Problems to work on =
1. In the big data essay, rewrite the paragraph that begins "Examples of Volume include" as a short bulleted list that keeps its main facts.
2. From the big data essay, return word for word the part that opens with the words containing "The term also" and closes with "hour (Sebastian, 2022).".

Document =
WA1. The Vs of Big Data¶

Statement¶

Write about the five V’s of big data. Specifically, describe each item and provide examples that represent each item. Discuss the importance of each of these items to the collection and analysis of big data.

Answer¶

Introduction¶

Big Data is a term that refers to a large volume of data that is generated by a variety of sources and types at a high velocity to the point that it is complex for traditional data management tools to handle it (Taylor, 2022).

The term also is associated with the three Vs: Volume, Velocity, and Variety; later on, three more Vs were added: Veracity, Variability, and Value (Tyagi, 2019); these Vs are also known as the characteristics of big data.

Volume¶

Volume refers to the amount or size of data that is being generated from different sources such as mobile clients, sensors, social media, and other sources; and then streamed to analytics systems, stations, or platforms for processing and analysis (Taylor, 2022).

Examples of Volume include the 300 hours of video uploaded to YouTube every minute, the 1.1 trillion photos taken in 2016, and the 6.2 billion gigabytes of monthly mobile data traffic in 2016 (Firican, 2017). Another example is Walmart dealing with more than 1 million customer transactions every hour which amounts to 2.5 petabytes of data that need to be stored every hour (Sebastian, 2022).

Volume is important because it literally distinguishes big data from just data; if the collective of the streamed data to a specific platform (server, database, etc.) is large enough to the point it exceeds the capability (CPU, Memory, etc) of the platform to handle it, then it is considered big data, assuming that the platform has a decent capacity. The platform must respond to the data volume by preparing a decent distributing file system, a scalable database, and any distributed computing solution.

Velocity¶

Velocity refers to the speed at which data is being generated and streamed to the analytics platforms. The data is generated at a high speed and must be processed and analyzed in real-time or near real-time (Taylor, 2022).

Data lines =
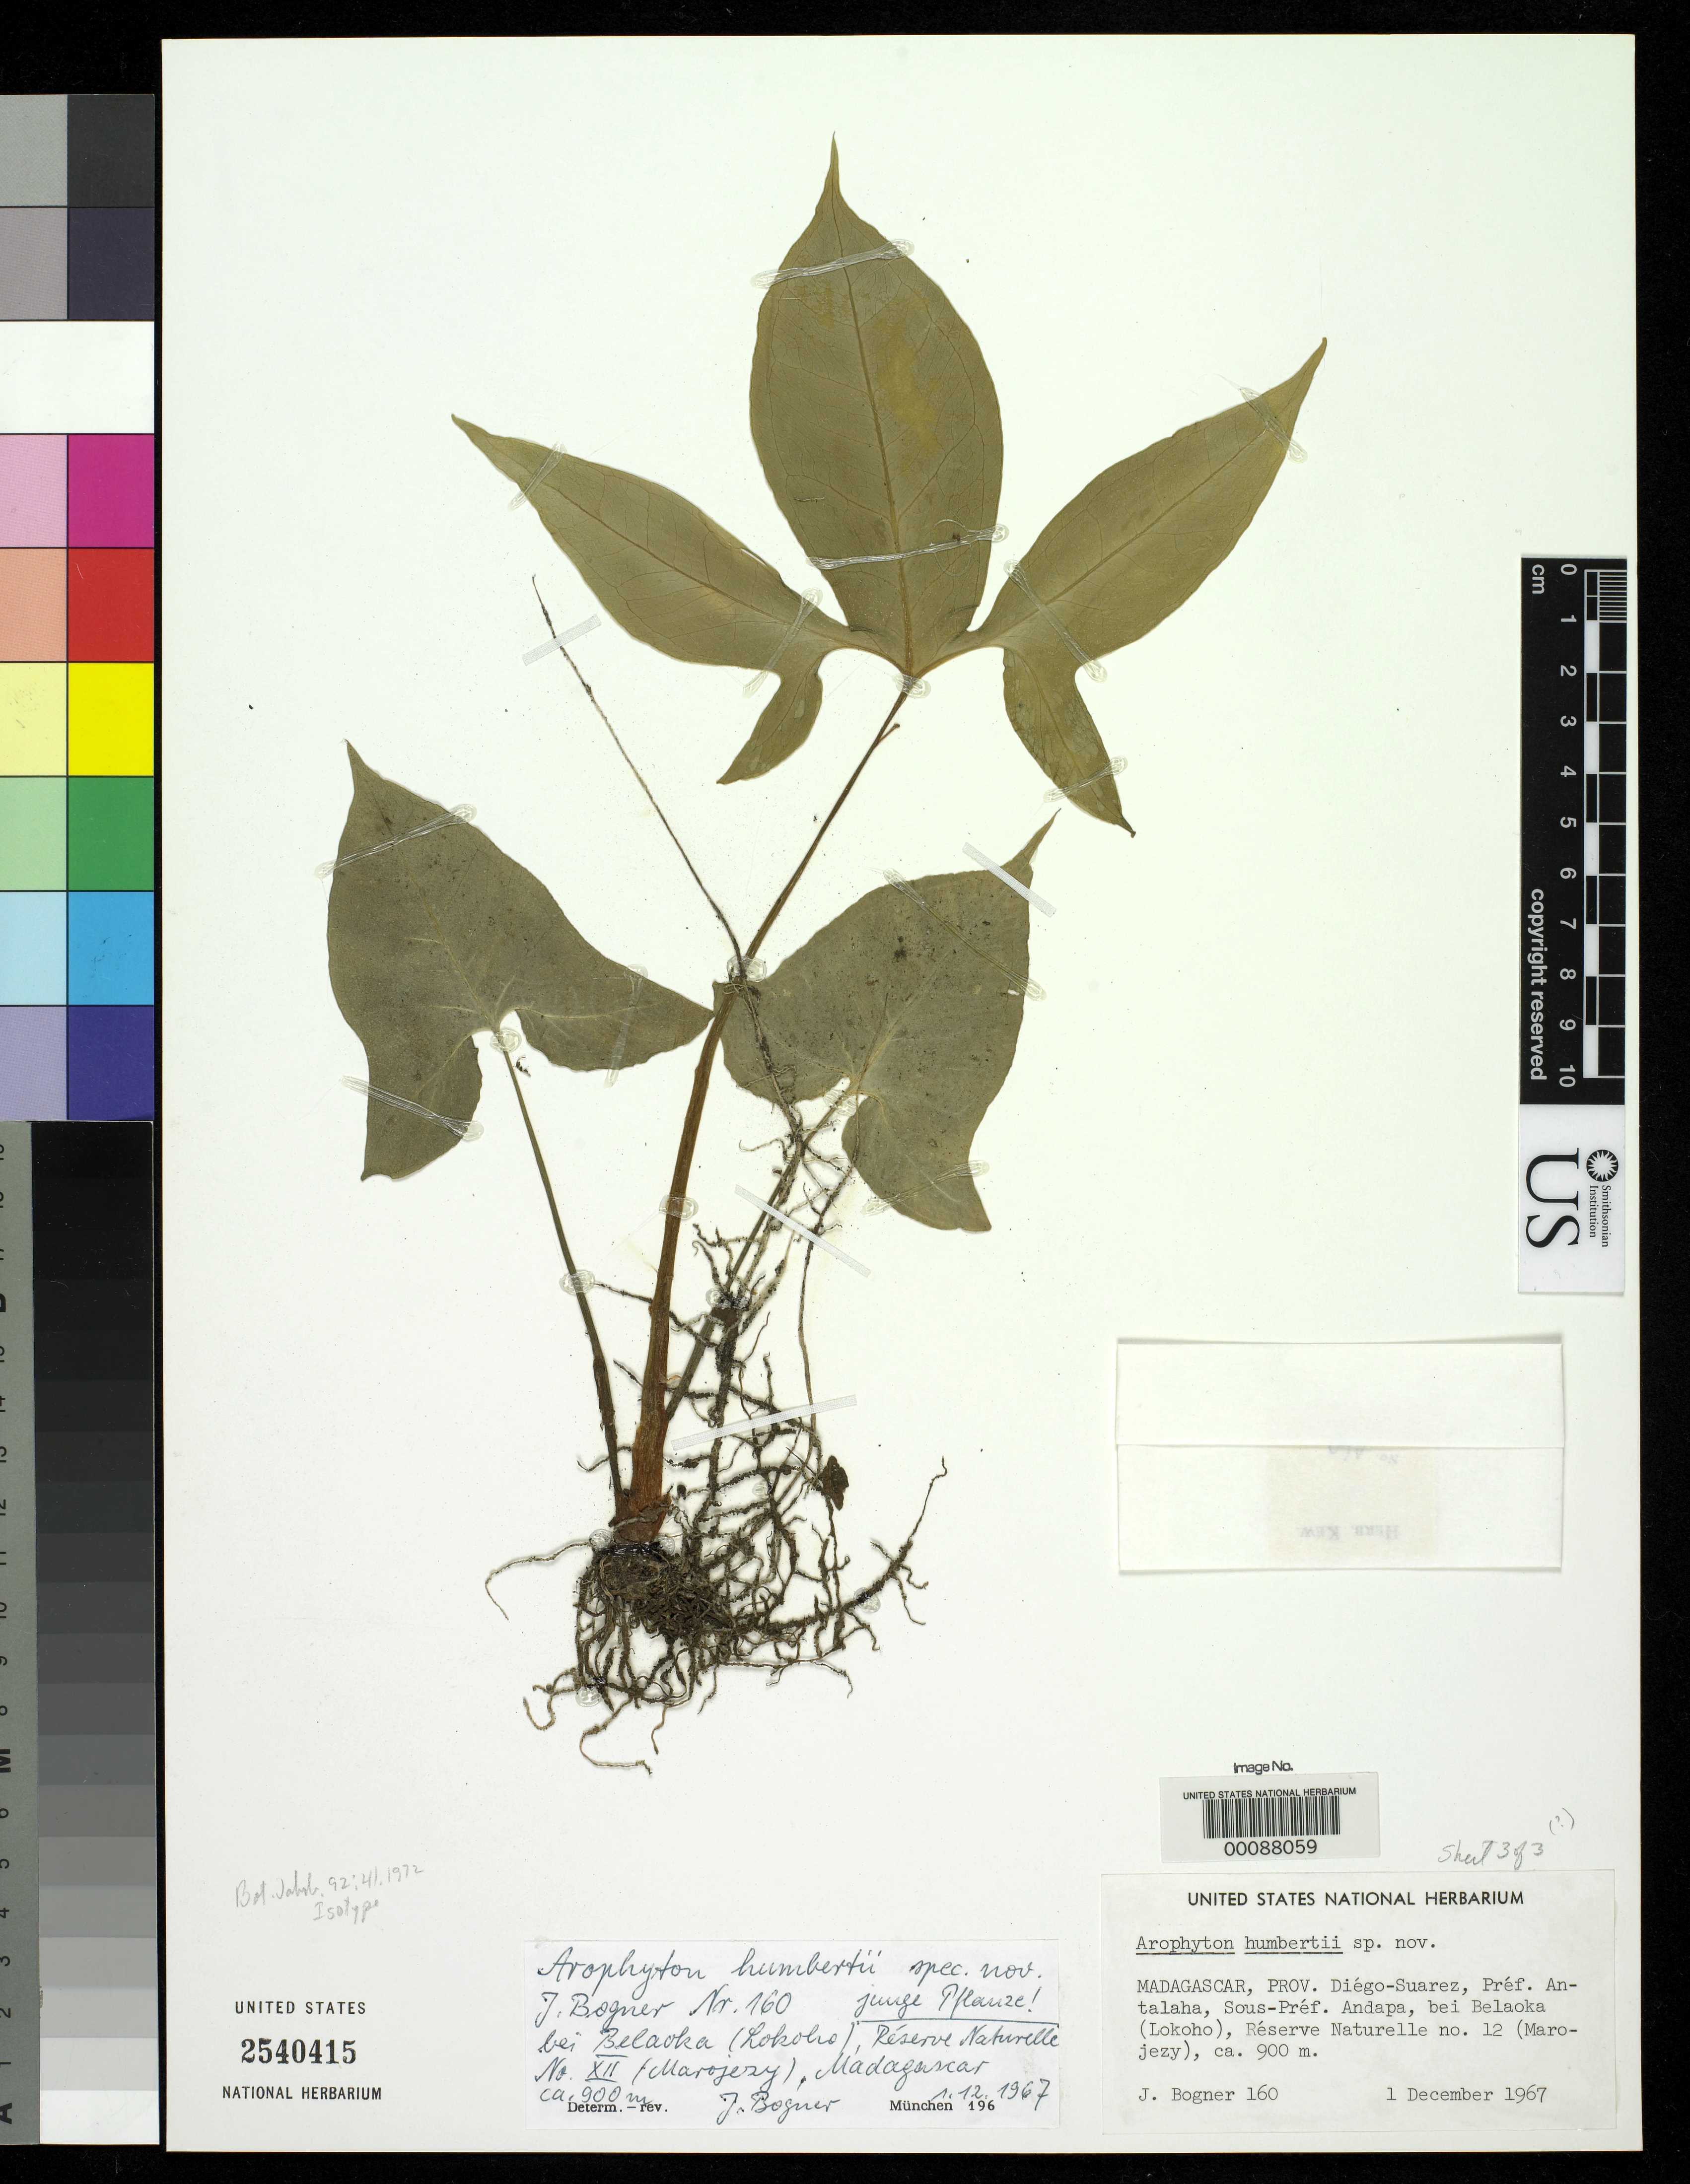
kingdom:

Task-by-task solutions =
1.
- YouTube gets 300 hours of video uploaded every minute (Firican, 2017).
- 1.1 trillion photos were taken in 2016 (Firican, 2017).
- Monthly mobile data traffic reached 6.2 billion gigabytes in 2016 (Firican, 2017).
- Walmart handles more than 1 million customer transactions every hour, which means 2.5 petabytes of data to store each hour (Sebastian, 2022).

2.
The term also is associated with the three Vs: Volume, Velocity, and Variety; later on, three more Vs were added: Veracity, Variability, and Value (Tyagi, 2019); these Vs are also known as the characteristics of big data.

Volume¶

Volume refers to the amount or size of data that is being generated from different sources such as mobile clients, sensors, social media, and other sources; and then streamed to analytics systems, stations, or platforms for processing and analysis (Taylor, 2022).

Examples of Volume include the 300 hours of video uploaded to YouTube every minute, the 1.1 trillion photos taken in 2016, and the 6.2 billion gigabytes of monthly mobile data traffic in 2016 (Firican, 2017). Another example is Walmart dealing with more than 1 million customer transactions every hour which amounts to 2.5 petabytes of data that need to be stored every hour (Sebastian, 2022).